I can see it in my head...a little dark shadow sliding down a rope above my head and dropping into my mind.

Clearly, pain is something that is hard to avoid. You can't run from it because theres nowhere to run.

Wednesday, March 10, 2010

Pathway of Unity

If you walked in a straight line foreverrrr you'd go all the way around the world. how long do you think you could walk in a straight line before running into something...like a building or a tree? What if the world globally decided to make a straight pathway around the circumference and if you walked on that path you'd circle around the world forever...
would the path go over the ocean or under the ocean?...i'd say under...maybe like cable car type thing but a cable submarine? would that even work.

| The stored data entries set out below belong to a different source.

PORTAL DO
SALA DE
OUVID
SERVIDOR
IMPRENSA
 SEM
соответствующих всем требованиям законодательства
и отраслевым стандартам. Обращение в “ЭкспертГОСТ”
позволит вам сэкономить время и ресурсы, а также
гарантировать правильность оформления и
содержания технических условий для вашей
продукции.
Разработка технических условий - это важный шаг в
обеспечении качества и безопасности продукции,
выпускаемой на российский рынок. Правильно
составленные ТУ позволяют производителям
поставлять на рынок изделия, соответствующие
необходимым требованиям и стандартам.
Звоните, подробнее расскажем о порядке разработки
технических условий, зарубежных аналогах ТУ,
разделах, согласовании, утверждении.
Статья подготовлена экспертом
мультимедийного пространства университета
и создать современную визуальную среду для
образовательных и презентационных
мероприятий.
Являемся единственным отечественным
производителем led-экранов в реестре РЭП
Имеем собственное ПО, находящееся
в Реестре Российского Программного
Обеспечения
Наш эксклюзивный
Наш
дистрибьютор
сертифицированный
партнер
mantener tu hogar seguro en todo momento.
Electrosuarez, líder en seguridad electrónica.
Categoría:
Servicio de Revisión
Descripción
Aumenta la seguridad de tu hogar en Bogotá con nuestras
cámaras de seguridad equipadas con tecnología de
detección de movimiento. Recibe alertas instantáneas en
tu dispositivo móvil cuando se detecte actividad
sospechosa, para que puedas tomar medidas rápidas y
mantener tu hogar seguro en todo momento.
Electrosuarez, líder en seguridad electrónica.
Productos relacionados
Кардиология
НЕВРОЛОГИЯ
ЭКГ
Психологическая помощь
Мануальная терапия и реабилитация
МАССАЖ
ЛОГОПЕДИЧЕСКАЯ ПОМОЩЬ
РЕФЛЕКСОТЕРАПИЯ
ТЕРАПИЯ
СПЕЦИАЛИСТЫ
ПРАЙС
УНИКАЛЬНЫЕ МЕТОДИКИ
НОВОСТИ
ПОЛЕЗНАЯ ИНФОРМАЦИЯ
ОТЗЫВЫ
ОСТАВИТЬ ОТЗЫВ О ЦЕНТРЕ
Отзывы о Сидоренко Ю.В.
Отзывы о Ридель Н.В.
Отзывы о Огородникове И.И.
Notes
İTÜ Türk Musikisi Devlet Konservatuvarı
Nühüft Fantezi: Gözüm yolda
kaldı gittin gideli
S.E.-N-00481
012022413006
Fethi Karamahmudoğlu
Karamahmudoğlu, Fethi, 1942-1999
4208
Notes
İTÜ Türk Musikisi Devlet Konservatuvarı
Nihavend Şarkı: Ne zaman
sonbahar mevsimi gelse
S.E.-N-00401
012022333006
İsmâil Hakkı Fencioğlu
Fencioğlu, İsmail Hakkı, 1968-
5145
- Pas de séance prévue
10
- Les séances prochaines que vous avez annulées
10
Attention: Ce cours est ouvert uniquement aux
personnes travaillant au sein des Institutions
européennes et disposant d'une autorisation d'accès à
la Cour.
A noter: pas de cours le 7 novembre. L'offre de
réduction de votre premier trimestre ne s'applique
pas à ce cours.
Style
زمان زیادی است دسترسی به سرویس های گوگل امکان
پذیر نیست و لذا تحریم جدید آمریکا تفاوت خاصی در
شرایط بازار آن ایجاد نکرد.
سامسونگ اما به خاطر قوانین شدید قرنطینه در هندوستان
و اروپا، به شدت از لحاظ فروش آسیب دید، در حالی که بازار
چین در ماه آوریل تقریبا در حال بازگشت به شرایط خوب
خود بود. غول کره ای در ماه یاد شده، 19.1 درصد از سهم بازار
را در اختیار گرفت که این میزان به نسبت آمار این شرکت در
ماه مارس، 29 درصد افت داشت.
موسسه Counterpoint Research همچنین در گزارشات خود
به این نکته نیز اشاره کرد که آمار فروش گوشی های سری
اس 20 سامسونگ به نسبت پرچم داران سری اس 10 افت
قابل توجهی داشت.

Wouldn't it be cool looking at this straight path in a outerspace?
I feel like since we're so technologically advanced, this would be possible. But considering that there have been so many people in this world, somebody's had this thought before. I wonder if they came up with a solution or proposed it? AH! What if the person before me that had this thought was somebody famous...hmm i'm thinking politically famous. somebody that could have done something to create this but didn't because they thought it was stupid... I think its an AWESOME idea. how long would it take? i'm thinking a couple of years...like 6?

i'll keep thinking about it.

p.s....every pathway would be different! because in america we use concrete to make roads and side walks, in irelend they use like stones...

ohh and i just reconsidered all of this...
you can't unify the whole world because not every country would be involved in this...

Sunday, March 7, 2010

Trafficking.

Human Trafficking


Today I saw a white van pull up to a nail salon and literally herd about 30 Asian women out of the van and into the back door. Human trafficking has always been appalling to me...i never understood how people can treat other human beings like animals without having any remorse. But more importantly, do you believe that these people accept their fate and believe that being s slave is there calling in life just like we believe being a doctor or a lawyer is our calling in life?

do they believe they even have a calling in life? What do you think they think about? In my life, I think about clothes and school and my friends and my boyfriend and my family...but they're life is a lot more complicated with a lot more struggles.
I wish I could understand what runs through their minds.